Whenever I see elevated proteobacteria in somebody’s uBiome results, I always ask them if they’ve noticed anything unusual tummy-wise.

Because the uBiome technology is designed for citizen science and not medical purposes, the test won’t tell you if you have common pathogens, like the infamous E. Coli or other nasty ones like Shigella. If you ever suspect an illness, you should immediately see a doctor. We’re not just saying this. By their nature, pathogens are often very similar to benign or even beneficial bacteria, sometimes differing by only a single base pair. If they were too different, evolution would quickly stamp them out.
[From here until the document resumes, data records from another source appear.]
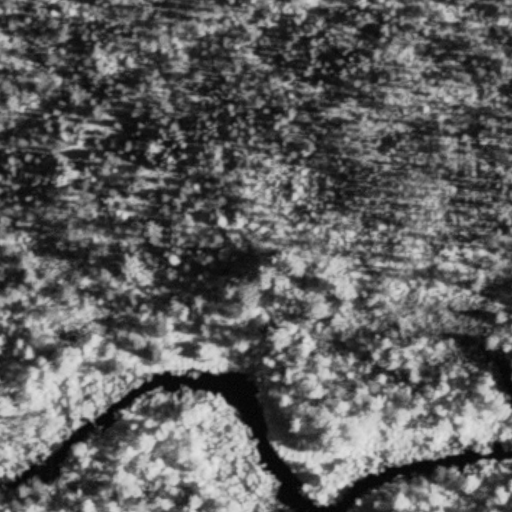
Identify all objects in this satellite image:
river: (258, 432)
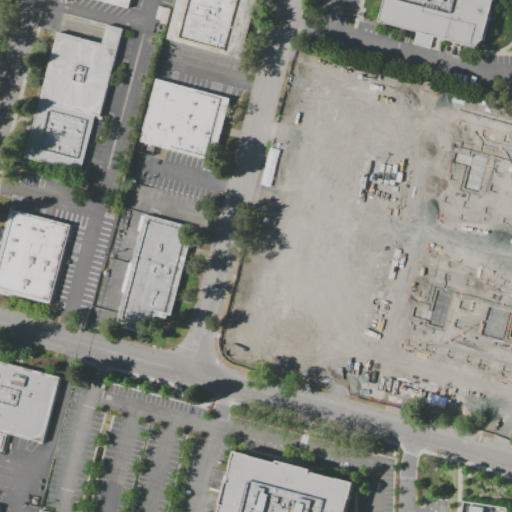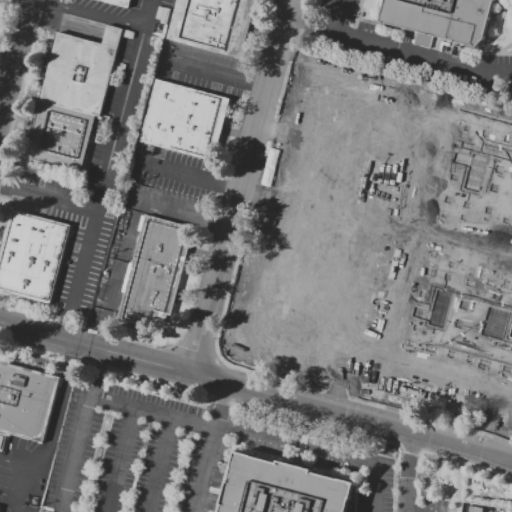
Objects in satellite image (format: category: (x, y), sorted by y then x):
building: (118, 2)
building: (116, 3)
road: (88, 14)
road: (336, 17)
building: (441, 17)
building: (438, 19)
building: (211, 24)
building: (212, 25)
road: (13, 50)
road: (398, 51)
road: (216, 73)
building: (71, 97)
building: (71, 98)
building: (396, 117)
building: (183, 119)
building: (183, 120)
road: (105, 169)
road: (190, 176)
road: (242, 187)
road: (47, 197)
road: (184, 214)
building: (31, 255)
building: (31, 255)
building: (154, 269)
building: (155, 274)
building: (294, 295)
road: (108, 306)
building: (445, 326)
road: (256, 390)
building: (25, 400)
building: (24, 401)
road: (52, 430)
road: (81, 430)
road: (256, 434)
building: (2, 441)
road: (210, 447)
road: (118, 457)
road: (159, 462)
road: (14, 463)
road: (407, 471)
building: (281, 488)
building: (281, 488)
road: (9, 495)
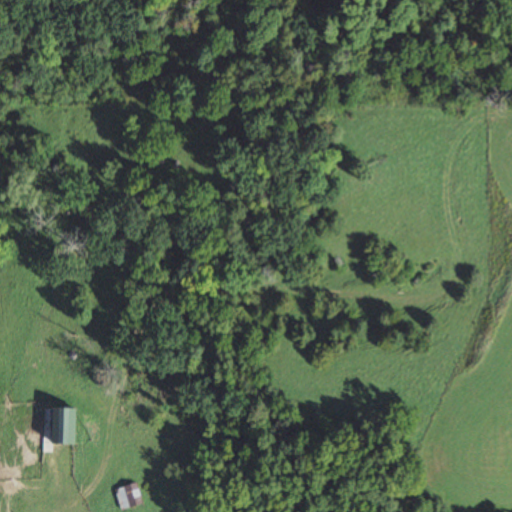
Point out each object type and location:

The uBiome test just won’t give you the information you’d need for treatment.

That said, at the bacterial DNA level, the Kluyvera genus is quite similar to interesting bacteria like E. Coli or Shigella, and sure enough, I see that it spiked during my trip. Kluyvera ferments sugars and goes up in people on a ketogenic diet, but in this case I bet I’m seeing evidence of a perhaps some kind of an unwanted invader.
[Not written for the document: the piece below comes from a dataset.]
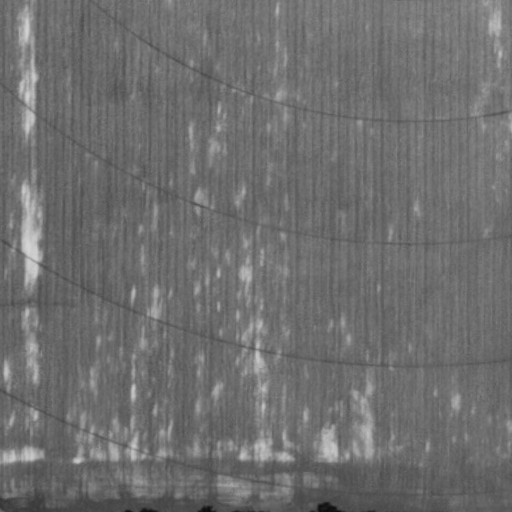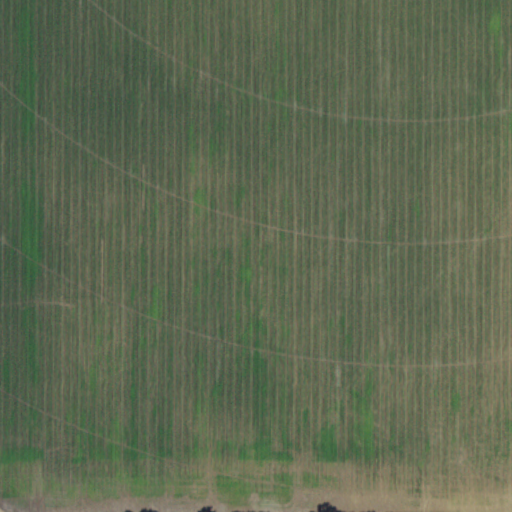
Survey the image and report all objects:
crop: (256, 256)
Next, what might I learn if I study just the bacteria that changed the most ? To do that, I made a list of just those at the genus level that existed before my trip and after, but not during.

New things I picked up:

  • Enterococcus

  • Citrobacter

  • Methanomassiliicoccus

  • Flavobacterium

  • Fastidiosipila

I then compared this to uBiome’s big database, based on tens of thousands of samples. You can find a chart like this on your Insights tab:

Two of these stand out for me: Methanomassiliicoccus and Citrobacter, both of which are rare among uBiome samples and yet they appeared for me just once on a trip to Mexico. Interesting…

I didn’t bother showing the whole uBiome chart, but a little further up the list of uBiome database frequency is Fastidiosipila, which again appeared just this once for me.

Next, let’s look at the organisms that disappeared while I was in Mexico:

Stuff I lost

  • Turicibacter sanguinis

  • Candidatus Soleaferrea

  • Pseudoflavonifractor

  • Candidatus Stoquefichus

Comparing these to the uBiome database, I see that all of them are pretty common, seen in at least a quarter of all other uBiome users. Again, it’s odd that they disappeared from my uBiome results during the trip.

One of them, Pseudoflavonifractor is associated with successful weight loss. I did gain a few pounds during the trip, but lost it all within a few weeks, maybe because this guy resurrected when I got home?

As for the rest, the obvious question-- both for the bacteria that I gained and those I lost: is that good or bad?

The answer, frustratingly, is that we don’t really know, but here are some obvious questions for follow-up:

  • Are these bacteria somehow associated with Mexico? Like other organisms, some bacteria seem to be native to some geographies and some aren’t. Maybe I’ve stumbled upon a few that happen to enjoy the climate there.

  • I never became sick during my trip. Did some of these new bacteria protect me somehow? If so, what specifically might I do next time to ensure that I can get them again?

  • Few of the bacteria I gained seem to stick around, but I know from past experience living in another country that it does seem possible to make permanent changes. Many people who live for extended periods in Japan, for example, seem to carry a bacterium that’s good at digesting sushi. Maybe there’s a similar one for Mexican food?

  • What about the fermented pulque? Is there some specific health benefit I enjoyed by drinking something that thousands of years of tradition says is good for me? Perhaps with more data we can identify exactly which microbes thrive on this stuff.

As a citizen scientist, my purpose isn’t to solve these problems right away, but rather to raise new and hopefully interesting questions that others can follow up together. Studying the differences between my own samples is my biggest advantage over “real” scientists, who generally look at anonymous data and rarely have the context to go deep into interesting questions that might not have been apparent at the start of the experiment.